#### 閱讀文字
------------------------------
2019-01-28 15:04:18 - [info] MySQL is ok
2019-01-28 15:04:28 - [info] MySQL is ok
4 失效轉移測試
在 mytest
庫裏新建 nowdate
測試表,只有 id
和 ctime
字段,然後每秒插入一條數據
[root@cluster03 ~]# while true; do date;mysql -h10.0.0.237 -P3306 -umytest -e 'use mytest;insert into nowdate values (null, now());'; sleep 1;done
Mon Jan 28 15:04:26 CST 2019
Mon Jan 28 15:04:27 CST 2019
...
kill 掉 Master 進程
killall mysqld
查看舊 Master 日誌
2019-01-28 15:04:48 - [info] MySQL is ok
2019-01-28 15:04:58 - [info] Connection failed 1 time(s)
2019-01-28 15:04:59 - [info] Connection failed 2 time(s)
2019-01-28 15:05:00 - [info] Connection failed 3 time(s)
2019-01-28 15:05:01 - [info] Connection failed 4 time(s)
2019-01-28 15:05:02 - [info] 無法連接當前數據庫
2019-01-28 15:05:02 - [info] 開始執行失效轉移
2019-01-28 15:05:02 - [info] 設置是否只讀 read_only 1
2019-01-28 15:05:02 - [info] 失效轉移執行成功,當前數據庫關閉訪問
查看新 Master 日誌
2019-01-28 15:05:04 - [info] 當前數據庫提升爲主庫
2019-01-28 15:05:04 - [info] 當前同步位置 Master mysql-bin.000015 32338
2019-01-28 15:05:04 - [info] 等待同步到 Master mysql-bin.000015 32338
2019-01-28 15:05:04 - [info] 同步完畢
2019-01-28 15:05:04 - [info] 設置是否只讀 read_only 0
2019-01-28 15:05:05 - [info] MySQL is ok
查看新 Master IP,確認 VIP 已經飄過來了
[root@cluster02 ~]# ip addr
1: lo: <LOOPBACK,UP,LOWER_UP> mtu 16436 qdisc noqueue state UNKNOWN
link/loopback 00:00:00:00:00:00 brd 00:00:00:00:00:00
inet 127.0.0.1/8 scope host lo
inet6 ::1/128 scope host
valid_lft forever preferred_lft forever
2: eth0: <BROADCAST,MULTICAST,UP,LOWER_UP> mtu 1500 qdisc pfifo_fast state UP qlen 1000
link/ether fa:16:3e:66:7e:e8 brd ff:ff:ff:ff:ff:ff
inet 10.0.0.248/16 brd 10.0.255.255 scope global eth0
inet 10.0.0.237/32 scope global eth0
inet6 fe80::f816:3eff:fe66:7ee8/64 scope link
valid_lft forever preferred_lft forever
查看插入數據執行情況,大概有 12 秒是不可用的
Mon Jan 28 15:04:51 CST 2019
ERROR 2003 (HY000): Can't connect to MySQL server on '10.0.0.237' (111)
------------------------------
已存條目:

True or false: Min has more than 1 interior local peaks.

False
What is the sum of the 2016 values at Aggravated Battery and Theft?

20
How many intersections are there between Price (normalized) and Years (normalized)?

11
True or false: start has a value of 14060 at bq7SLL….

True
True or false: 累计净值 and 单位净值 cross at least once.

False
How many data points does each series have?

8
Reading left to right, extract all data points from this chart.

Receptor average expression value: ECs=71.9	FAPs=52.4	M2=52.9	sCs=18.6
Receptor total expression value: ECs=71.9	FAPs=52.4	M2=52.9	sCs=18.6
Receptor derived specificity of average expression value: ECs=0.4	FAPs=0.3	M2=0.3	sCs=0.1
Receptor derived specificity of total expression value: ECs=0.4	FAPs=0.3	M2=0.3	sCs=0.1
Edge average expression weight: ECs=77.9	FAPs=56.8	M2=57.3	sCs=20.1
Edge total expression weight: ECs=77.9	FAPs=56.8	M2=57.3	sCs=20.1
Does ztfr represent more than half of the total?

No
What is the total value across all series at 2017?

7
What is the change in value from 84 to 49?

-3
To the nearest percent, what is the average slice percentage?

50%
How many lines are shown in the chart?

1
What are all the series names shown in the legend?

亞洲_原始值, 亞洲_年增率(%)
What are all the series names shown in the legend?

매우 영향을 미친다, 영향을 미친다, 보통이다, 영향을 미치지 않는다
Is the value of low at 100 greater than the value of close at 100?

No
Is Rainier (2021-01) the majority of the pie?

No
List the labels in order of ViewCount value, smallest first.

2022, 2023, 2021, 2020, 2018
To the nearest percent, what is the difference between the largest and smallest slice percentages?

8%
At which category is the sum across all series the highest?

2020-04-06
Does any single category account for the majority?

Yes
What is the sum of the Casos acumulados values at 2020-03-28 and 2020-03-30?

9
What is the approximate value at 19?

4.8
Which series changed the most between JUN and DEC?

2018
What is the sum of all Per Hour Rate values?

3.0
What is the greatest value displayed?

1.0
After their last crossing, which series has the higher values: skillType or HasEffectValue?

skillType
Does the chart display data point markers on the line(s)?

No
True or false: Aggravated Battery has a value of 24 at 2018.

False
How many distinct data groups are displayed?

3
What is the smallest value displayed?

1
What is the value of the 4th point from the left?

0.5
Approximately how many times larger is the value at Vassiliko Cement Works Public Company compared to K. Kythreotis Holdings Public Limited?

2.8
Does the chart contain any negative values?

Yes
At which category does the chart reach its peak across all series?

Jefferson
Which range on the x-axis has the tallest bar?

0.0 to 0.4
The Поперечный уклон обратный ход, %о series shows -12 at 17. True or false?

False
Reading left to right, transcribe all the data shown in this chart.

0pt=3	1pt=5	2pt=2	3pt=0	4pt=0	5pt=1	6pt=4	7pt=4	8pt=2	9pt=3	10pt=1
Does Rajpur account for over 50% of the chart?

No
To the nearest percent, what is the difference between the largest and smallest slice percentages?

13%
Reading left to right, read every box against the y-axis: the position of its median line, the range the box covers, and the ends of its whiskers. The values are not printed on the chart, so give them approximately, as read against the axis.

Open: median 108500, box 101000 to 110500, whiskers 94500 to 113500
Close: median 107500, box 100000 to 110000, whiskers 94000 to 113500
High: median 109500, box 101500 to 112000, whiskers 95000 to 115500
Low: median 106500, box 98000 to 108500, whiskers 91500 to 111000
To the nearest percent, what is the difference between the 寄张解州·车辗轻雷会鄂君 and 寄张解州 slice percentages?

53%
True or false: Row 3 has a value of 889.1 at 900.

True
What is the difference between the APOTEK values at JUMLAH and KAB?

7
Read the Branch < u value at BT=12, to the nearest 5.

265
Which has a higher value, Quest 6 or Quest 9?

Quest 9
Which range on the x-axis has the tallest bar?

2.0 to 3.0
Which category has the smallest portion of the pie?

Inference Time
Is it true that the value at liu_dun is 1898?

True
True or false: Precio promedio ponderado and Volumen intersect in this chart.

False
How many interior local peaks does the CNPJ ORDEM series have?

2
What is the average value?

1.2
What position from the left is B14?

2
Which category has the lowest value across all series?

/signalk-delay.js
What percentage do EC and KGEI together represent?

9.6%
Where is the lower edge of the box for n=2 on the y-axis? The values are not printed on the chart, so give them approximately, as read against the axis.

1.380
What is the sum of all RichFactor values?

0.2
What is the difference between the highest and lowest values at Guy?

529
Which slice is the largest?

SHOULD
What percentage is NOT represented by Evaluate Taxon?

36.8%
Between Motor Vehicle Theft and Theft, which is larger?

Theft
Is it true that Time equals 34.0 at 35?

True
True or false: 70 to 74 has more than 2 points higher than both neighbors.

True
------------------------------
#### 練習說明
請重寫失效轉移測試文字中從“kill 掉 Master”一直到“failed 4 time(s)”的內容,並把其中的“Connection failed”換成“Connection lost”。

#### 作答區
kill 掉 Master 進程
killall mysqld
查看舊 Master 日誌
2019-01-28 15:04:48 - [info] MySQL is ok
2019-01-28 15:04:58 - [info] Connection lost 1 time(s)
2019-01-28 15:04:59 - [info] Connection lost 2 time(s)
2019-01-28 15:05:00 - [info] Connection lost 3 time(s)
2019-01-28 15:05:01 - [info] Connection lost 4 time(s)